Look, another ‘MMA murder’! The Las Vegas Sun headline: “MMA fighter accused in death of ex-UNLV football player at Luxor”
A former UNLV football player was killed in an altercation with a mixed martial arts fighter Saturday at the Luxor resort on the Las Vegas Strip, Metro Police said.
Police arrested Jason Sindelar, 25, in connection with the death of 26-year-old DeMario Reynolds, of Henderson. Jail records indicate Sindelar was booked into the Clark County Detention Center in connection with murder. He is being held without bail.
Metro spokeswoman Barbara Morgan said Sindelar and Reynolds, who police say were friends, got into a fight in a Luxor suite about 4 a.m. Saturday. Sindelar allegedly punched Reynolds in the face and chest, police said.
Sindelar’s only professional fight was a loss to Ryan Burwick on Sept. 7, 2008. Sindelar has an amateur record with four victories, three in 2007 and one in 2008.
New rule: just like the Ultimate Fighter tryouts, there should be some sort of minimum number of fights before a murderer is considered a mixed martial artist. One fight shouldn’t be enough to qualify. No fights since 2008 also indicates a person is probably not a serious representative of the sport. I guess when a guy gets beaten to death in an assault, the MMA angle must be too juicy for the media to ignore. Easier to ignore: the possibility that this was a swingers party gone wrong:
Reynolds’ 43-year-old fiancee, Iman Aubrey, who operates purrfectlv.com, a Las Vegas website for prospective swingers, told police Reynolds was trying to stop a fight between Sindelar and his girlfriend in a bathroom about 4 a.m.
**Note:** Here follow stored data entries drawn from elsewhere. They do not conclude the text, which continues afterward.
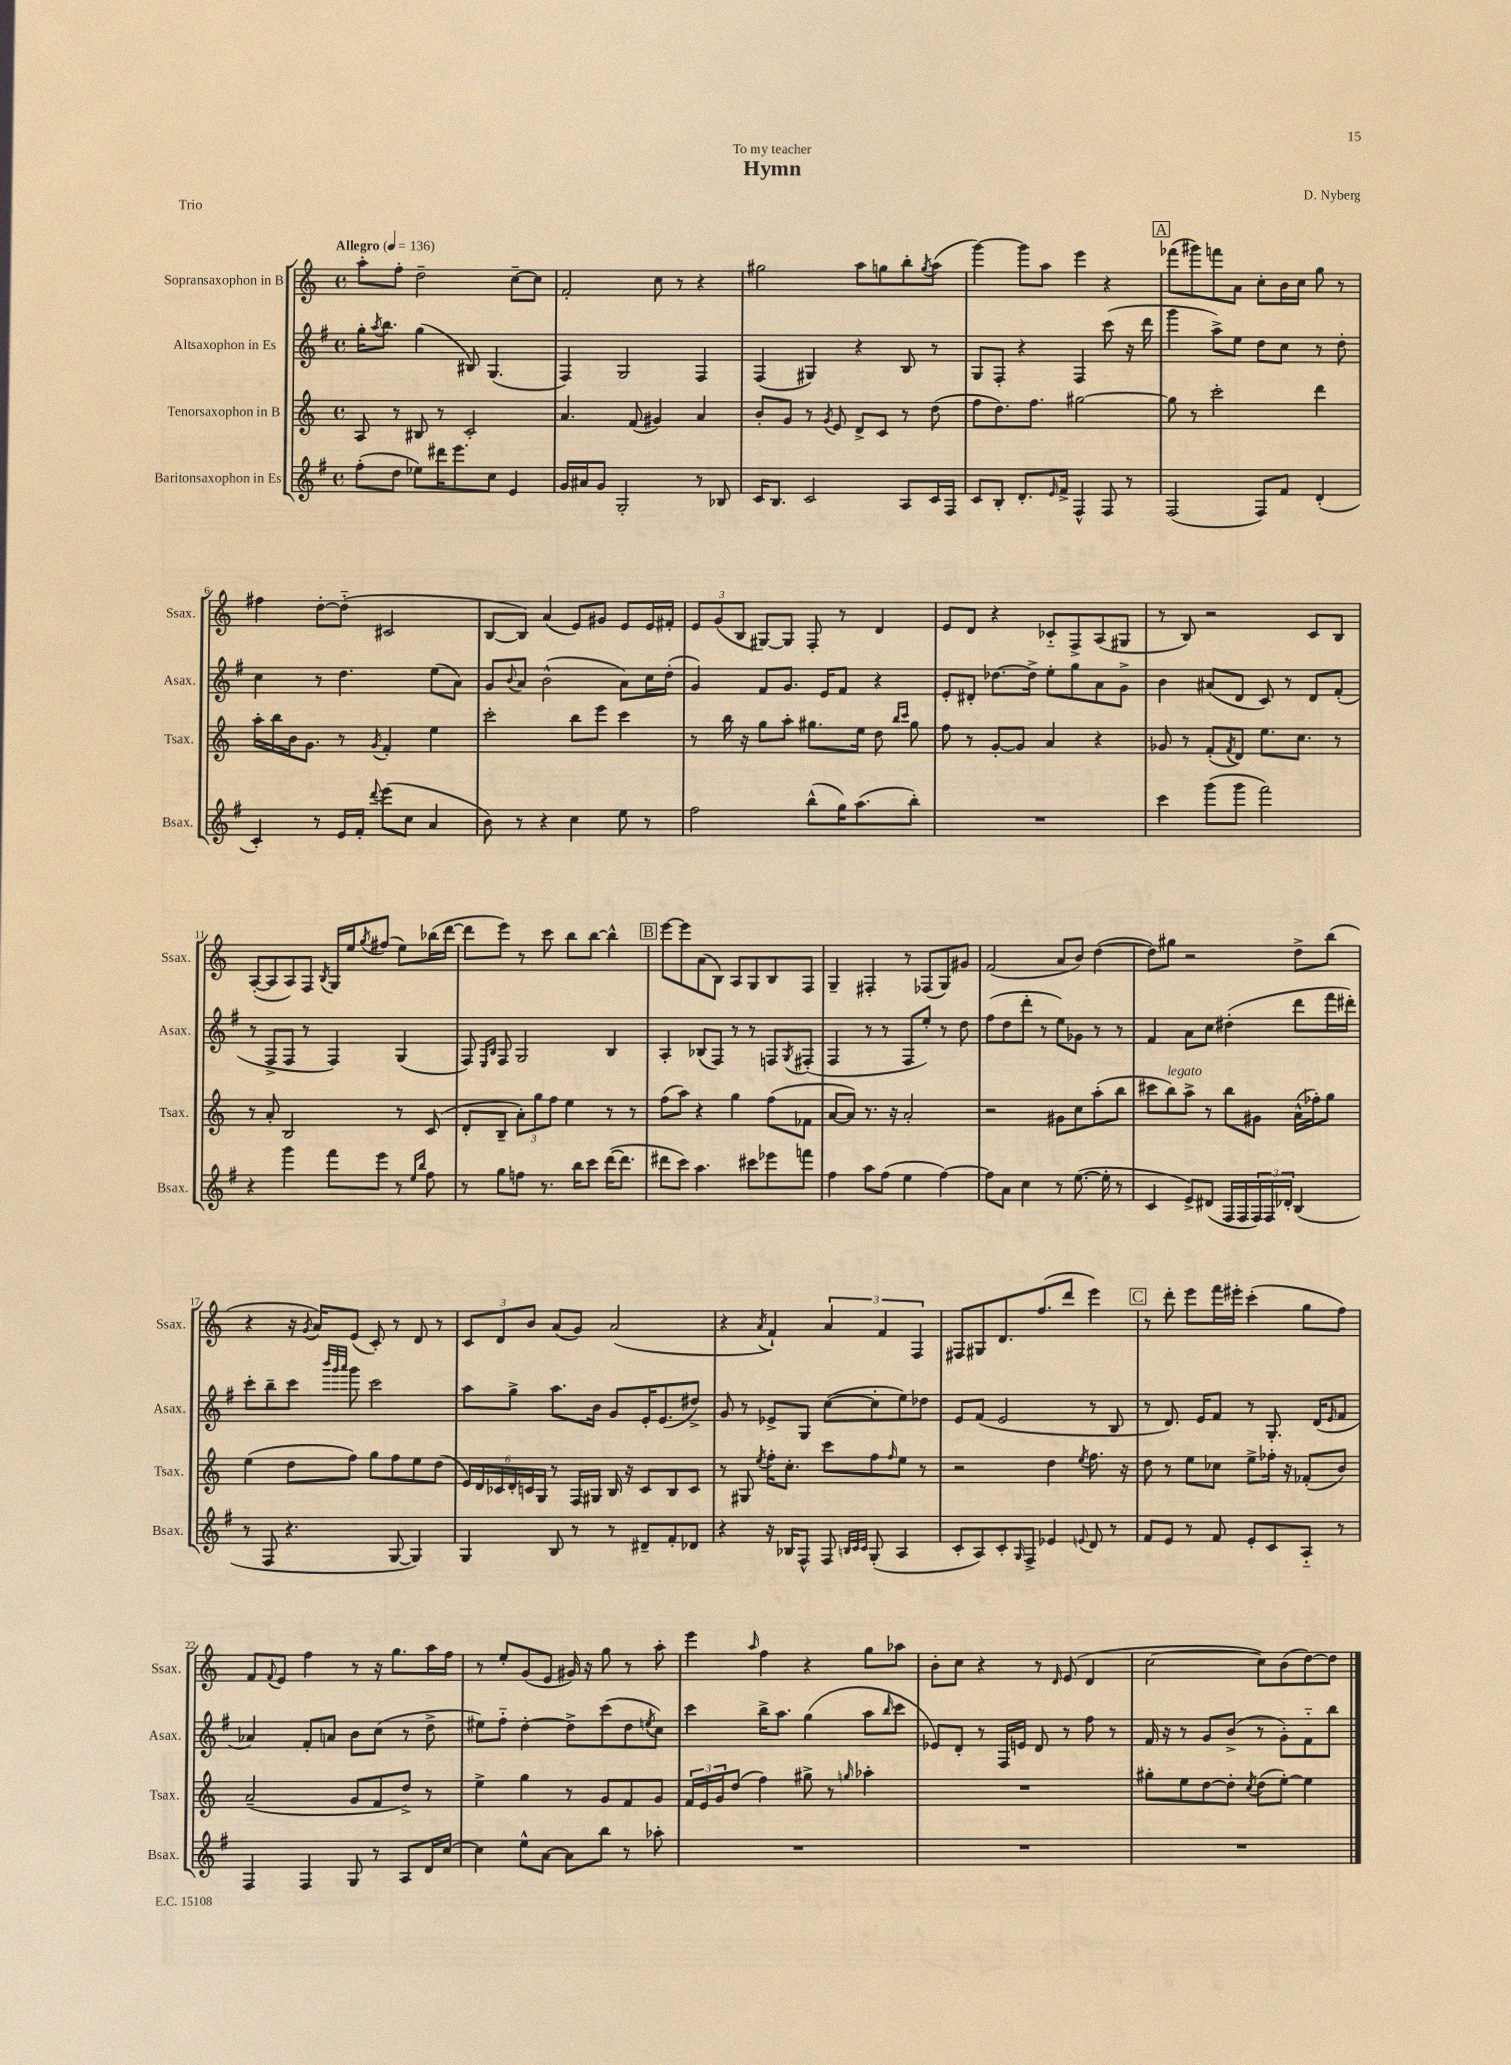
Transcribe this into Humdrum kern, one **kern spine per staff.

**kern	**kern	**kern	**kern
*staff4	*staff3	*staff2	*staff1
*clefG2	*clefG2	*clefG2	*clefG2
*k[f#]	*k[]	*k[f#]	*k[]
*M4/4	*M4/4	*M4/4	*M4/4
*met(c)	*met(c)	*met(c)	*met(c)
*MM136	*MM136	*MM136	*MM136
(8ff#'\L	8A/	16gg'\LK	8aa'\L
.	.	8qaa/	.
.	.	8.bb\J	.
8dd\J	8r	.	8ff'\J
8ee-\L)	8B#/	(4gg\	2dd~\
16ddd#\K	8r	.	.
8.eee\	.	.	.
.	2c'/	8B#/)	.
8cc\J	.	(4.G/	.
4e/	.	.	[8cc~\L
.	.	.	8cc\]J
=	=	=	=
16g/LL	4.a/	4F#/)	2f'/
16a#/J	.	.	.
8g/J	.	.	.
2G'/	.	2G/	.
.	(8f/	.	.
.	4g#/)	.	8cc\
.	.	.	8r
8r	4a/	4F#/	4r
8B-/	.	.	.
=	=	=	=
16c/LK	8b'/L	(4F#/	2gg#\
8.B/J	.	.	.
.	8g/J	.	.
2c/	8r	4G#/)	.
.	8qg/	.	.
.	8e/	.	.
.	8d^/L	4r	8aa\L
.	8c/J	.	8gg\
8A/L	8r	8B/	8bb'\
.	.	.	8qgg/
16c/L	(8dd\	8r	(8aa\J
16F#/JJ	.	.	.
=	=	=	=
8c/L	8ff\L	8G/L	[4ggg\)
8B'/J	8.dd\)	8F#'/J	.
8.d'/L	.	4r	8ggg\]L
.	8.ff\J	.	.
.	.	.	8aa\J
16qqe/	.	.	.
16f#^/Jk	.	.	.
4F#^^/	[2gg#\	4F#/	4eee\
8F#/	.	(8ccc\	4r
8r	.	16r	.
.	.	16ddd\	.
=	=	=	=
(2F#/	8gg#\]	4ggg\	(8fff-\L
.	8r	.	8ggg#\)
.	2ccc'\	8aa^\L)	8fff\
.	.	8ee\J	8a\J
8F#/L)	.	8dd\L	8cc'\L
8f#/J	.	8cc\J	16b\L
.	.	.	16cc\JJ
(4d'/	4ddd\	8r	8gg\
.	.	8dd'\	8r
=	=	=	=
4c'/)	16aa'\LL	4cc\	4ff#\
.	16bb\	.	.
.	16b\J	.	.
.	8.g\J	.	.
8r	.	8r	[8dd'\L
16e/LL	8r	4.dd\	(8dd'~\]J
16f#'/JJ	.	.	.
8qqddd/	8qg/	.	.
(8eee\L	4f'/	.	2c#/
8cc\J	.	.	.
4a/	4ee\	(8ee\L	.
.	.	8a\J)	.
=	=	=	=
8b\)	2ccc'\	8g/L	[8B/L
.	.	8qqb/	.
8r	.	8a/J	8B/]J)
4r	.	(2b^^\	(4a/
4cc\	8bb\L	.	8e/L)
.	8eee\J	.	8g#/J
8ee\	4ccc\	8a\L)	8e/L
8r	.	16cc\L	16e/L
.	.	(16dd'\JJ	16f#'/JJ
=	=	=	=
2ff#\	8r	4g/)	12e/L
.	.	.	(12g/
.	16bb\	.	.
.	.	.	12B/J
.	16r	.	.
.	8gg\L	8f#/L	[8G#/L)
.	8aa'\J	8.g/J	8G#/]J
(8bb^^\L	8.gg#\L	.	8F'/
.	.	16e/LK	.
16gg\K)	.	8f#/J	8r
(8.aa\	16ee\Jk	.	.
.	8dd\	4r	4d/
.	16qqbb/LL	.	.
.	16qqccc/JJ	.	.
8bb'\J)	8gg#\	.	.
=	=	=	=
1r	8ff\	8e'/L	8e/L
.	8r	8d#'/J	8d/J
.	[8g'/L	[8.dd-\L	4r
.	8g/]J	.	.
.	.	16dd-^\]Jk	.
.	4a/	8ee'\L	8c-'~/L
.	.	8gg\	8F^/
.	4r	8a\	(8A/
.	.	8g^\J	8G#/J
=	=	=	=
4ccc\	8g-/	4b\	8r
.	8r	.	8B/)
(8ggg\L	(8f'/L	(8a#/L	2r
.	8qf/	.	.
8ggg\J	8d/J)	8d/J	.
2fff#\)	8.ee\L	8c/)	.
.	.	8r	.
.	8.cc\J	.	.
.	.	8d/L	8c/L
.	8r	(8f#'/J	8B/J
=	=	=	=
4r	8r	8r	([8A'/L
.	8a'/	8F#^/L	8A/]
4ggg\	2B/	8F#/J	8A/)
.	.	8r	8F/J
.	.	.	8qB/
8fff#\L	.	4F#/)	16G/LL
.	.	.	16ee/J
.	.	.	8qgg/
8eee\J	.	.	(8ff#/J
8r	8r	(4G/	8ee\L)
16qqee/LL	.	.	.
16qqbb/JJ	.	.	.
8ff#\	(8c/	.	(16bb-\L
.	.	.	[16ddd\JJ
=	=	=	=
8r	8d'/L	8F#/)	8ddd\]L
.	.	16qqE/LL	.
.	.	16qqB/JJ	.
8gg\L	8B~/J	8F#/	8eee\J)
8ff\J	12a'\L)	2G/	8r
.	12gg\	.	.
8.r	.	.	8ccc\
.	12ff\J	.	.
.	4ee\	.	8bb\L
16bb\LK	.	.	.
8ccc\J	.	.	[8bb\J
([16ddd\LK	8r	4B/	4bb^^\]
8.ddd\]J	.	.	.
.	8r	.	.
=	=	=	=
8ddd#\L	(8ff\L	4A'/	[8eee\L
8ccc\J)	8aa\J)	.	8eee\]
4.aa\	4r	(8B-/L	(8a\
.	.	8F#/J)	8B\J)
.	4gg\	8r	8A/L
8ccc#\L	.	8r	8G/
8eee-\	(8ff\L	8F/L	8B/
.	.	8qG/	.
8fff\J	8f-\J	(8F#'/J	8F/J
=	=	=	=
4ff#\	[8a/L	4F#/	4G~/
.	8a/]J)	.	.
8aa\L	8.r	8r	4F#'/
(8ff#\J	.	8r	.
.	16r	.	.
4ee\	2a'/	8F#/L	8r
.	.	8ee'/J)	(8F-/L
[4ff#\)	.	8r	8G/)
.	.	8dd\	8g#/J
=	=	=	=
8ff#\]L	2r	(8ff#\L	(2f/
8a\J	.	8dd\	.
4cc\	.	8ddd'\J	.
.	.	8r	.
8r	8g#\L	8ee\L)	8a/L
([8.ee\	8cc\	8g-\J	8b/J)
.	(8aa'\	8r	([4dd\
16ee'\]	.	.	.
8r	8bb\J	8r	.
=	=	=	=
4c/	8ccc#\L	4f#/	8dd\]L)
.	8bb\)	.	8gg#\J
8e^/L)	8aa^\J	8a\L	2r
(8d#/J	8r	8cc\J	.
16F#/LL	8bb\L	(4dd#'\	.
16F#/	.	.	.
24F#/)	8g#\J	.	.
24F#/	.	.	.
24d-'/JJ	.	.	.
(4B/	(16a^^\LL	8ddd\L	8dd^\L
.	16ff-'\J)	.	.
.	8gg\J	16fff#\L	(8bb\J
.	.	16ddd#'\JJ)	.
=	=	=	=
8r	(4ee\	8ccc'\L	4r
8F#/	.	8bb~\	.
4.r	8dd\L	8ccc\J	16r
.	.	.	8qg/
.	.	.	16a/LK)
.	.	32qqbbb/LLL	.
.	.	32qqggg/	.
.	.	32qqaaa/JJJ	.
.	8ff\J)	8ggg\	(8e/J
.	8gg\L	2ccc\	8c'/)
[8G/	8ff\	.	8r
4G/])	8ee\	.	8d/
.	(8dd\J	.	8r
=	=	=	=
4G/	24e/LL)	8aa\L	12c/L
.	24d/	.	.
.	24c-/	.	12d/
.	24d'/	8gg^\J	.
.	24c/	.	12b/J
.	24G/JJ	.	.
8B/	8r	8.aa\L	(8a/L
8r	16F/LL	.	8g/J)
.	16G#/JJ	16b\Jk	.
8r	16B/	8g/L	(2a/
.	16r	.	.
8d#~/L	8c/L	16e'/K	.
.	.	(8.e/	.
8f#'/	8B/	.	.
8d-/J	8c/J	8dd#^/J)	.
=	=	=	=
4r	8r	8g/	4r
.	8G#/	8r	.
.	8qee/	.	8qa/
16r	16ff'\LK	8e-^/L	4f`/)
16B-/LK	8.cc'\J	.	.
8F#^^/J	.	8G/J	.
8F#/	8ccc\L	([8cc\L	6a/
32qqB/LLL	.	.	.
32qqc/	.	.	.
32qqc/JJJ	.	.	.
(8G'/	8ff\	8cc'\]	.
.	.	.	6f/
.	16qqff/	.	.
4A/	8ee\J	8ee\)	.
.	.	.	6F/
.	8r	8dd-\J	.
=	=	=	=
8c'/L	2r	8e/L	8F#/L
8A/)	.	(8f#/J	8G#/
8c'/	.	2e/	8.d/
16qqG/	.	.	.
8F#^/J	.	.	.
.	.	.	(8.ff/
4e-/	4dd\	.	.
.	.	.	8ddd/J
8qqe/	8qee/	.	.
8d/	8.ff\	8r	4eee\)
8r	.	8B/	.
.	16r	.	.
=	=	=	=
8f#/L	8dd\	8r	8r
8e/J	8r	8.d/)	8ddd'\
8r	8ee\L	.	8eee\L
.	.	16e/LK	.
8f#/	8cc-\J	8f#/J	16fff\L
.	.	.	16eee#'\JJ
8e'/L	8ee^\L	8r	(4ccc'\
8c/	16ff-'\Jk	8.G'/	.
.	16r	.	.
8A'~/J	(8f-'/L	.	8gg\L
.	.	(16d/LK	.
.	.	16qqe/	.
8r	8b/J)	8f#/J	8ff\J)
=	=	=	=
4F#/	(2a~/	4a-/)	8f/L
.	.	.	8qqf/
.	.	.	8e/J
4F#/	.	8f#'/L	4ff\
.	.	8a/J	.
8G/	8g/L	8b\L	8r
8r	8f/	(8cc\J	16r
.	.	.	8.gg\L
8A/L	8dd^/J)	8r	.
16d/L	8r	8dd^\	16aa\L
[16cc/JJ	.	.	16ff\JJ
=	=	=	=
4cc\]	4ee^\	8ee#\L)	8r
.	.	8ff#'~\J	8ee'/L
8ee^^\L	4gg\	[4dd'\	(8g/
[8a\J	.	.	8e/J
8a\]L	8r	8dd^\]L	16g#/)
.	.	.	16r
8bb\J	8g/L	(8ccc\	8gg\
8r	8f/	8dd\	8r
.	.	8qee/	.
8aa-'\	8g/J	8cc\J)	8aa'\
=	=	=	=
1r	24f/LL	4ccc\	4eee\
.	24e/	.	.
.	24g/J	.	.
.	(8dd/J	.	.
.	.	.	16qqaa/
.	4ff\)	16bb^\LK	4ff\
.	.	8.aa\J	.
.	8gg#^\	(4gg\	4r
.	8r	.	.
.	16qqgg/	.	.
.	4aa-'\	8aa\L	8gg\L
.	.	16qqbb/	.
.	.	8ccc\J	8aa-\J
=	=	=	=
1r	1r	8e-/L)	8b'\L
.	.	8d'/J	8cc\J
.	.	8r	4r
.	.	16F#/LL	.
.	.	16e/JJ	.
.	.	8d/	8r
.	.	.	16qqd/
.	.	8r	(8e/
.	.	8ff#\	4d/
.	.	8r	.
=	=	=	=
1r	8gg#'\L	16f#/	[2cc\
.	.	16r	.
.	8ee\	8r	.
.	[8dd\	8g/L	.
.	8dd'\]J	(8b^/J	.
.	8qcc/	.	.
.	(8dd\L	8r	8cc\]L)
.	[8ee'\J)	8g'\L)	(8b\
.	4ee\]	8f#'~\	[8dd\)
.	.	8bb\J	8dd\]J
==	==	==	==
*-	*-	*-	*-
Aubrey, when reached by phone Monday, declined to comment on whether she was hosting a party through her website the day of Reynolds’ death. But Clark said family members told her there was a swingers party that evening, hosted by Aubrey. Clark said Reynolds’ life might have been saved had someone called hotel security when the fight began.
“If you’re staying at a high-class hotel in Las Vegas and you call security, they’re coming Johnny-on-the-spot,” Clark said.
An official for the company that owns the Luxor directed questions to police.
“We’re fully cooperating with investigators, and further inquiries should be made to Metro,” MGM Resorts International spokesman Gordon Absher said.
Clark said Reynolds’ family did not approve of Aubrey and questioned whether she was more worried about her business than Reynolds. “Heaven forbid there’s some bad publicity and you can’t have the smut parties there anymore,” she said.